In 1968, bookish Beth Johnson adores being a farmer’s wife. Though she is not a poet, as she once dreamed, her life laboring in commune with nature is one “where every single day is a different kind of education.” She feels satisfied, especially as she gets to share her moments of rest with her husband, Frank, a reliable and compassionate man, and their close-knit network of family and friends. And yet, there is a seeping wound in their busy life: the loss of their 9-year-old son, Bobby, who died in an accident two years before. When Beth’s first love, Gabriel, unexpectedly moves back to town with his son, Leo, a boy just a bit older than Bobby who is desperately seeking a mother figure, Beth and the reader are blown back to “before”: 1955, before Beth knew what it was to love or to grieve. In addition, Hall intersperses scenes set at a 1969 murder trial so that, though she intentionally obscures the identities of the victim and the suspect until the climax, death crouches over the entire novel. As we watch Beth and Gabriel fall toward one another in two timelines, we are painfully aware that heartbreak is imminent in each. One would think it would be hard to shake this feeling of doom, especially since Hall also makes it clear that Beth will break her commitment to Frank early on, but her prose is so transportive that it’s impossible not to hang on and hold out hope for Beth, Frank, Gabriel, and the people they love. There are several standout scenes, but an especially stunning one comes when Frank’s brother, Jimmy, helps Beth deliver Bobby on the kitchen floor during a violent storm.
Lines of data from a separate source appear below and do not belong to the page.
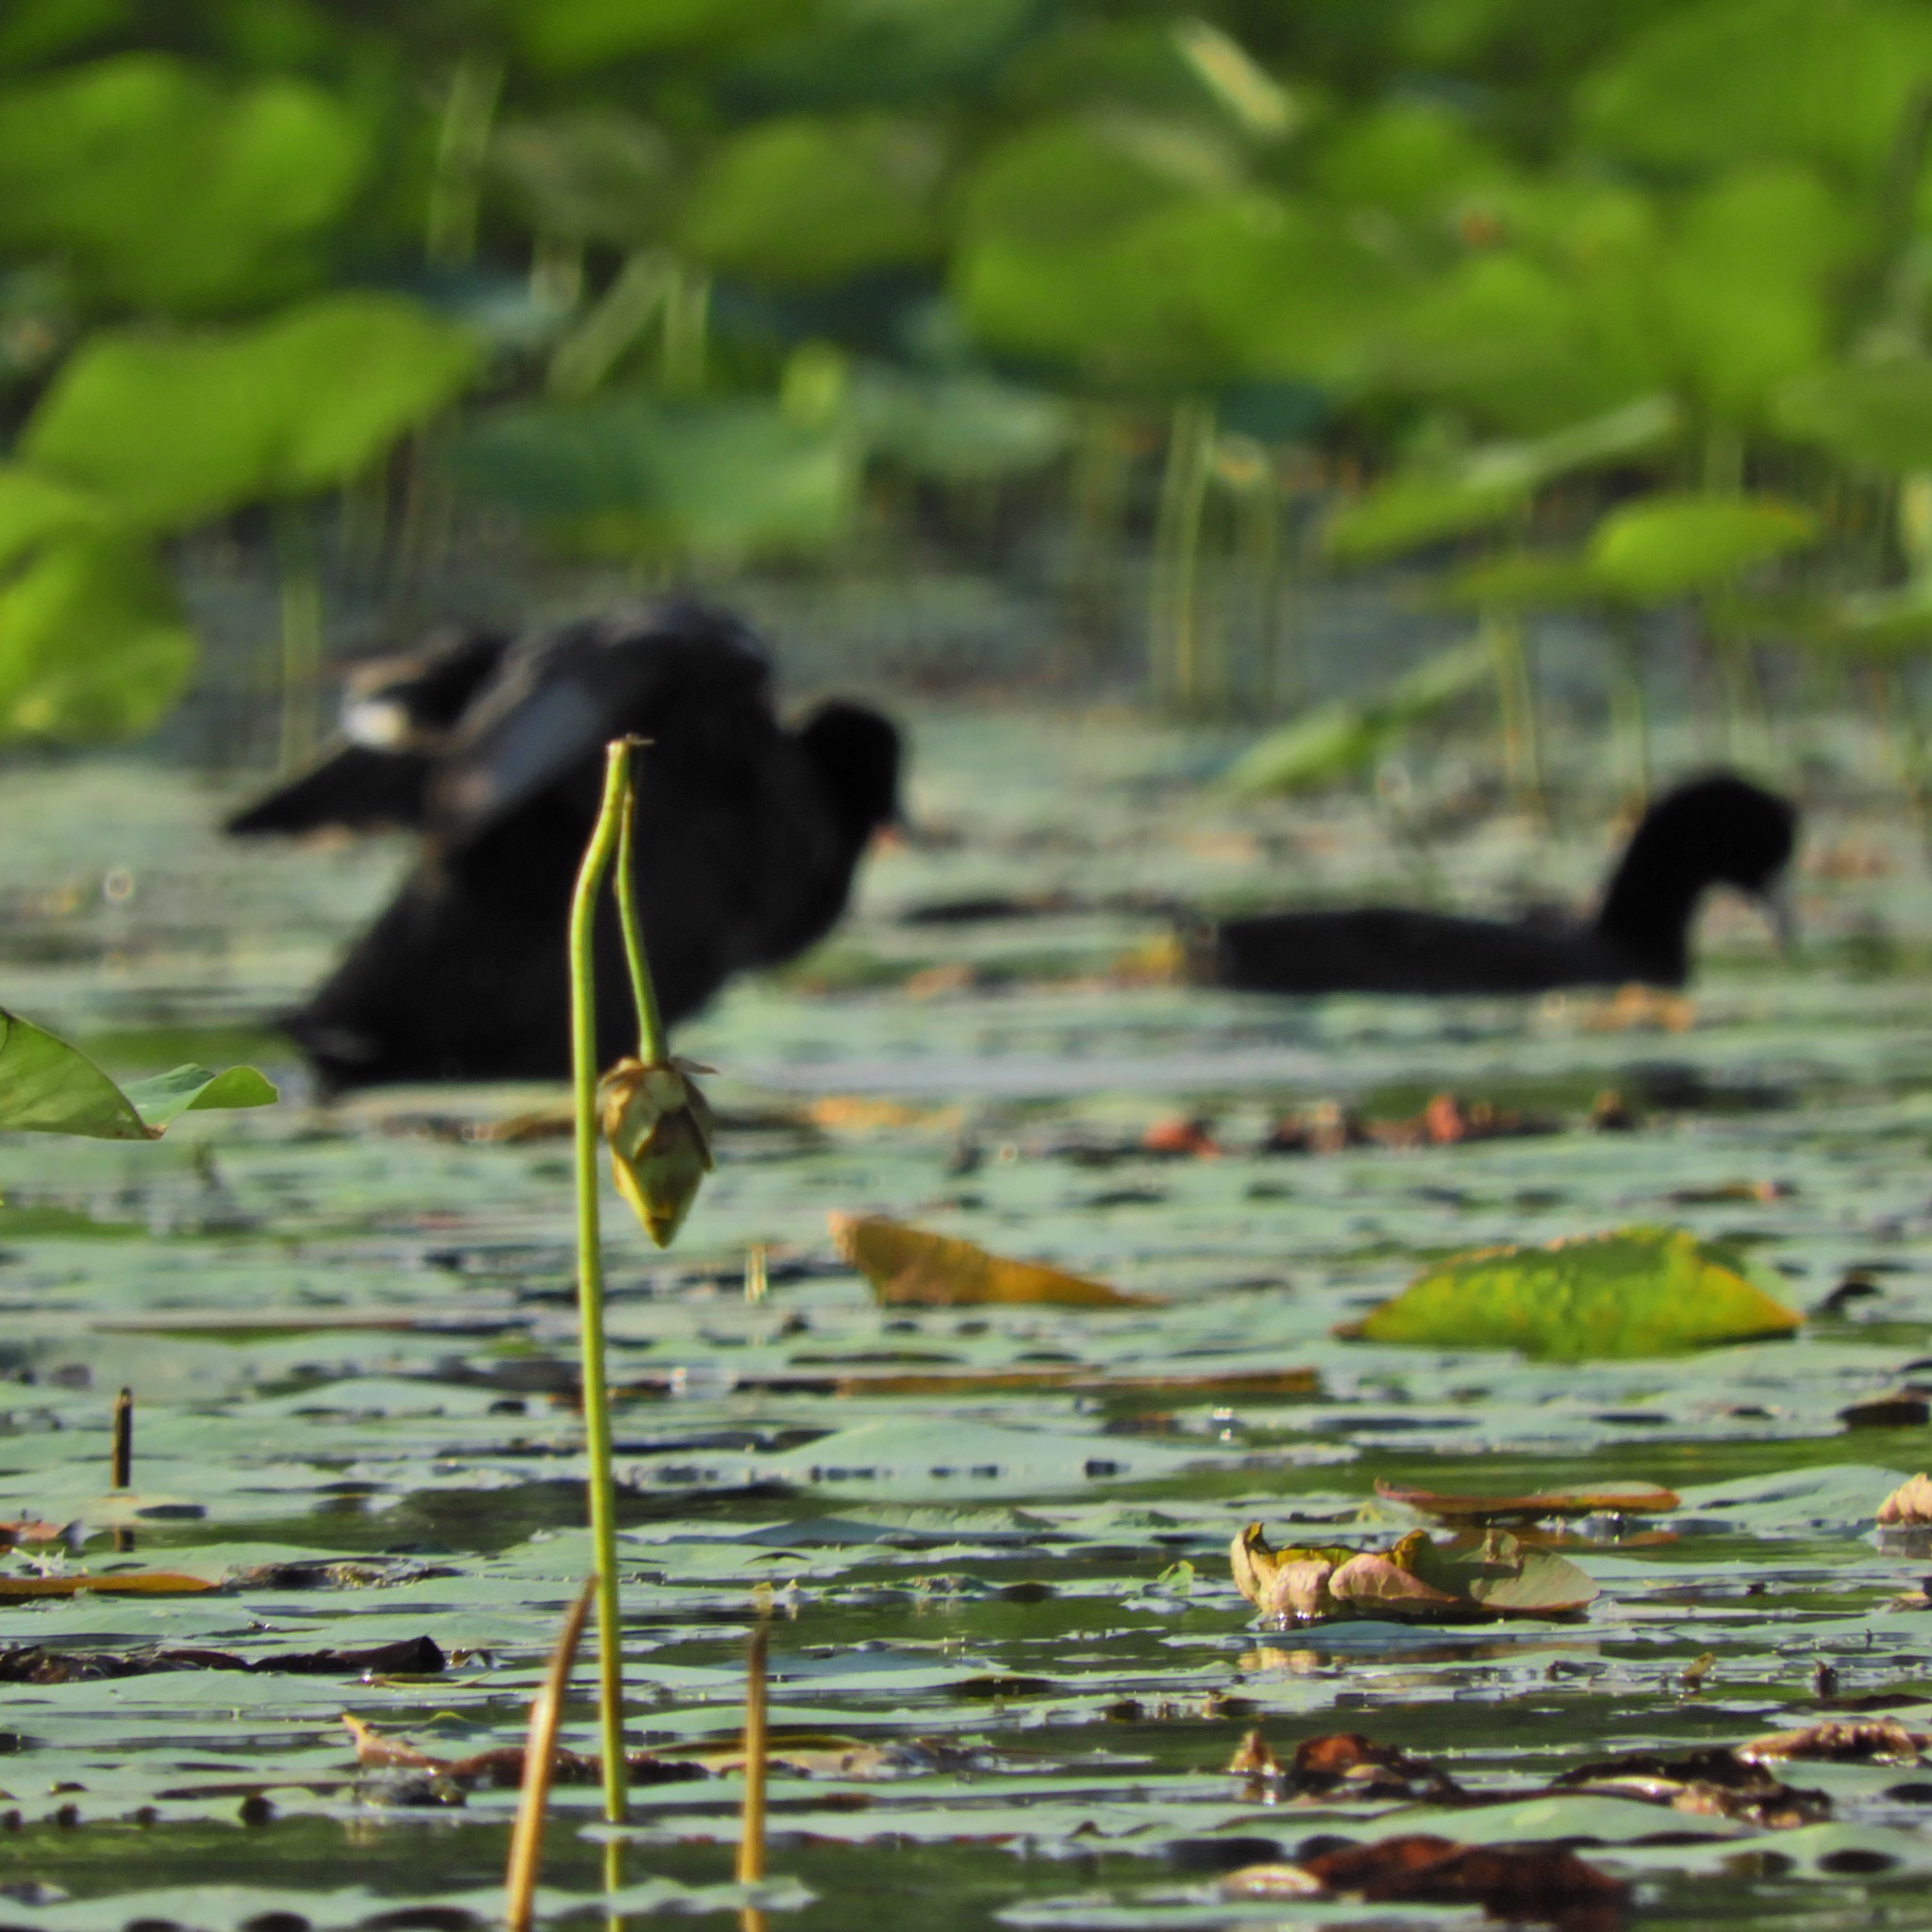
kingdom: Animalia
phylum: Chordata
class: Aves
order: Gruiformes
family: Rallidae
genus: Fulica
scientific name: Fulica americana
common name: American coot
Indeed, every scene that includes Bobby is touching, especially those that highlight his connection with the land—the characteristic Beth most prizes in Frank and is proud to have found within herself. Crystallized in Beth’s memory as a “boy reaching back to his ancestors through these lumpy green fields, to the sounds and sights, the taste, the touch of a thousand years,” he is without time, like love and loss.
An elegantly written historical novel with a compelling love triangle and a couple of clever twists.